Set tasks:
a – List the WVPT channel numbers given in the TiVo forum thread.
b – Please copy out the passage of the TiVo forum thread that opens with the words "## MickeS (Dec" and closes with "it instead then?".

Selected extract:
◇ ◇ ◇
Another new feature is that several things seem more asynchronous. For example, when you go letter-by-letter when finding programs to record by name, you previously had to wait after each letter for TiVo to compose and display the resulting list. Now you can continue to move the cursor around to choose the next letter immediately, and the list of shows appears when it's available.


----------



## rseligman (Dec 5, 2000)

Hey mods, can you move this thread to the Coffee House? There are already duplicate threads, and this one isn't specific to just the S3 forum.


----------



## astrohip (Jan 7, 2003)

I've noticed a bug in the Wishlists. Go to WL (AKA TiVo-3), scroll down far enough to find a WL that is not on the first screen. Go to it, view Upcoming Episodes, then back out to the WL, then back out to the main WL screen. It *should *be on the WL you have been playing with. However, since 9.1, every time I do this, it returns to a random WL on the 1st page/screen. Very annoying, as I go in & out of WL extensively looking at upcoming eps. And I have 50+ WL. 

Anyone else see this?


----------



## rbeauch (Jan 23, 2002)

If you use custom network settings, you can now add up to 3 DNS server addresses. Prior to this release you were limited to one. This feature helped me in my home network.


----------



## aaronwt (Jan 31, 2002)

rseligman said:


> Hey mods, can you move this thread to the Coffee House? There are already duplicate threads, and this one isn't specific to just the S3 forum.


It needs to stay here for those of us that don't usually visit the coffee house.


----------



## MickeS (Dec 26, 2002)

aaronwt said:


> It needs to stay here for those of us that don't usually visit the coffee house.


How about visiting the correct forum for it instead then?

This is obviously not Series3/HD specific so shouldn't be here.


----------



## demon (Nov 15, 2006)

SingerDoc said:


> An additional bug fix to report. Certain OTA stations could not be tuned with earlier versions of TIVO S3 software despite these stations having strong signals and being tunable with other HDTV receivers attached to the same antenna. I had such a problem tuning WVPT channels 51.1, 51.2, 51.3 in Charlottesville Virginia. With the installation of the new software version, this problem has suddenly disappeared. Many thanks to TIVO programmers for correcting this problem!


And thank you for pointing this out. I'd had a problem with receiving one of my HD locals OTA, but could receive it via cable - even called up the station, couldn't figure it out. After seeing this I went and tried to tune it - lo and behold, *bam* the video comes in perfectly. Nice to see that's fixed.
◇ ◇ ◇
Material supplied:

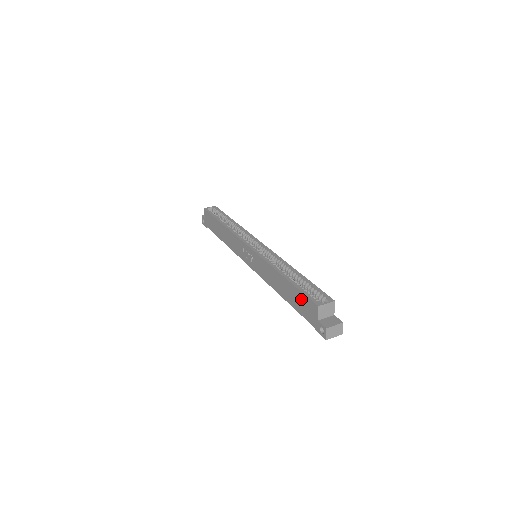
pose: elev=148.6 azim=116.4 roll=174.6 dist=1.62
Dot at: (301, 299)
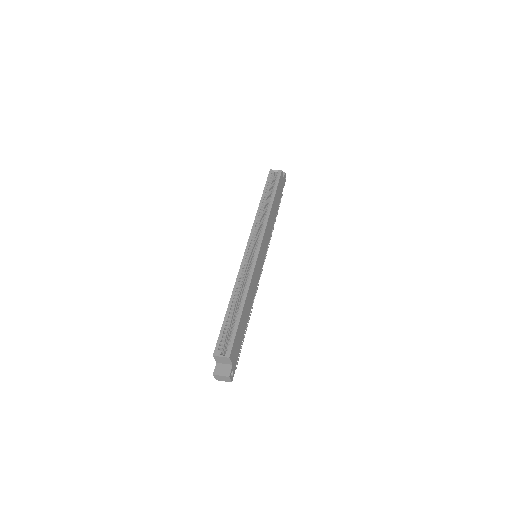
Dot at: occluded
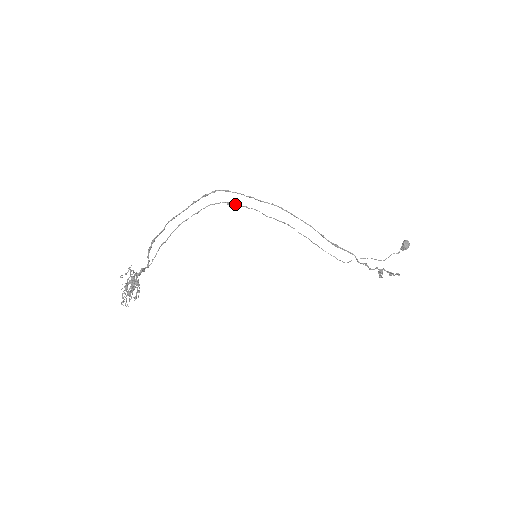
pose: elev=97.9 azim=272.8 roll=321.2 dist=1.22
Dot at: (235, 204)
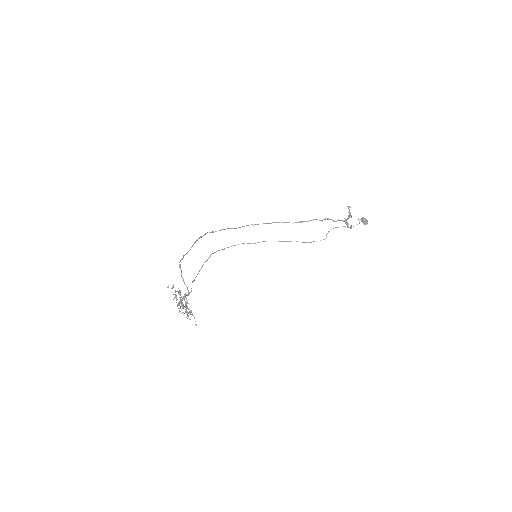
Dot at: (228, 247)
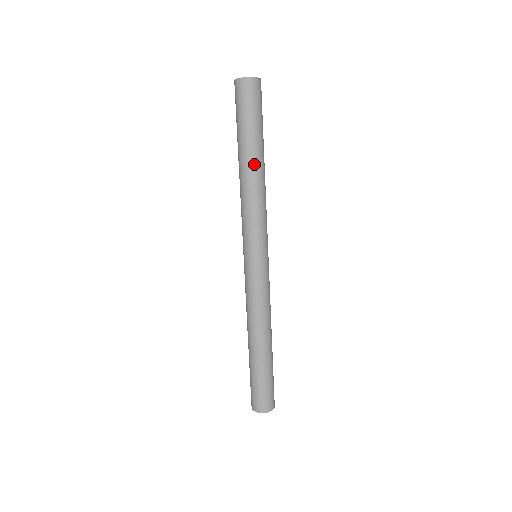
◇ ◇ ◇
Solutions below:
a – 51.1, 51.2, 51.3

b –
## MickeS (Dec 26, 2002)

aaronwt said:


> It needs to stay here for those of us that don't usually visit the coffee house.


How about visiting the correct forum for it instead then?